From experience, I learned they couldn’t send out a live signal from Prosser, so I suggested we could bring the butterfly show to them.
A separate email went out with some samples of pictures from the butterfly book. Perhaps they could use those pictures to promote the live shot? (Hint, hint.)
They bit right away. Then, in the flurry of emails that followed, Dr. James suggest he could hatch a butterfly and have a live butterfly sitting on his finger during one of the live hits. I asked him how he could keep it from flying away. He told me he’d keep it in a cooler. Once he took it out and put it on his finger, it would take two to three minutes for the butterfly to warm up enough to fly away.
The station had visuals. They knew what topics Dr. James could talk about and they all related to the area (proximity). Plus, we threw in a live butterfly, that would fly away near the end of the segment. Now… that’s good television!
They did this live morning show hit right after I left CPN to come to CWU. They tell me it went smoothly and viewers reacted positively to the segments.
Okay, Terri, enough with the war stories. What’s the lesson to be learned here?
The lesson is simple. Know your reporters and how they work. Know their audience. Know their reporting style. “Scout” out the reporters in your market, just like the big league teams scout out their opponents.

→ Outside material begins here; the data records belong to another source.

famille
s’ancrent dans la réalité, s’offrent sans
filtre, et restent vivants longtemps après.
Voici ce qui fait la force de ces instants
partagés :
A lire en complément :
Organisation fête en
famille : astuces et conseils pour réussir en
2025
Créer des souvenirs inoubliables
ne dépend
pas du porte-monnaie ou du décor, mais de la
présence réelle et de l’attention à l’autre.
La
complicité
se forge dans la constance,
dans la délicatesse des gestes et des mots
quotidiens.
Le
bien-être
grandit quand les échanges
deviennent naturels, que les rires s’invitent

This means you’ll have to watch a newscast or a read a newspaper. Maybe even more than once. Learn how to throw the right pitch to allow that reporter to hit a home run story. If you learn how to pitch, you can land lots of stories for your clients. And that’s a big win!

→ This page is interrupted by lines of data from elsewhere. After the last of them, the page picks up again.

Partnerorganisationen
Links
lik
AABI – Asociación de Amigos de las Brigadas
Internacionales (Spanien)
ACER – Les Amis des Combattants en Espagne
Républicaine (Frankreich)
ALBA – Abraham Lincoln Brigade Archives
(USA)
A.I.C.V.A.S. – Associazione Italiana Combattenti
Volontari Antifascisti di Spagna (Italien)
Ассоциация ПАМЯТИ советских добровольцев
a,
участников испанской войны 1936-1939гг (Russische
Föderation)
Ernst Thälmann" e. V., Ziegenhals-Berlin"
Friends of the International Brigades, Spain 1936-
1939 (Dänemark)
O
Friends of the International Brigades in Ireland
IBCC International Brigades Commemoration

A few hints for making a pitch
- Timing is everything. Try tying your pitch to something going on in the news. (Umm… remind you of a certain news release you just wrote?)
- Timing is everything – Part 2. Know when the deadlines are and don’t try pitching a story when the reporter has an editor or producer breathing down their necks.
- Know your media. Television will need video and live interviews. Newspapers will need photo ops and access to people for interviews. A radio show or podcast may need an expert who could answer questions and talk about the topic for 30 minutes or more. Know your media. Know what they need. Then give it to them!
- Keep your pitch short and sweet. Email the basics. Give them links to the details.
- Think visually. Television doesn’t exist without visuals. Newspapers will decide whether to run or where to place a story based on the strength of the pictures. Set up opportunities to get good visuals.
- Respond and follow up. Nothing, I mean nothing, can irritate a journalist more than a PR person who doesn’t respond or responds too late.
One last thing…
So, why is it important to get the news media to cover your client’s story? You might remember a couple of quotes from Quote Quiz #1.
“Publicity is absolutely critical,” Richard Branson said. “A good PR story is infinitely more effective than a front-page ad.”
“Advertising is saying you’re good,” Jean-Louis Gassee said. “PR is getting someone else to say you’re good.”
- Think about the client you picked for the media kit assignment. Come up with a list of at least three media outlets you could potentially pitch stories to.
- Be realistic. ABC News will not send a reporter crew out to cover the grand opening of your mother’s dog grooming business.
- What kind of stories would you pitch to each media outlet?
- How would your pitches differ between each media outlet?
- Share with me your reaction, your thoughts, your concerns, your questions about story pitches.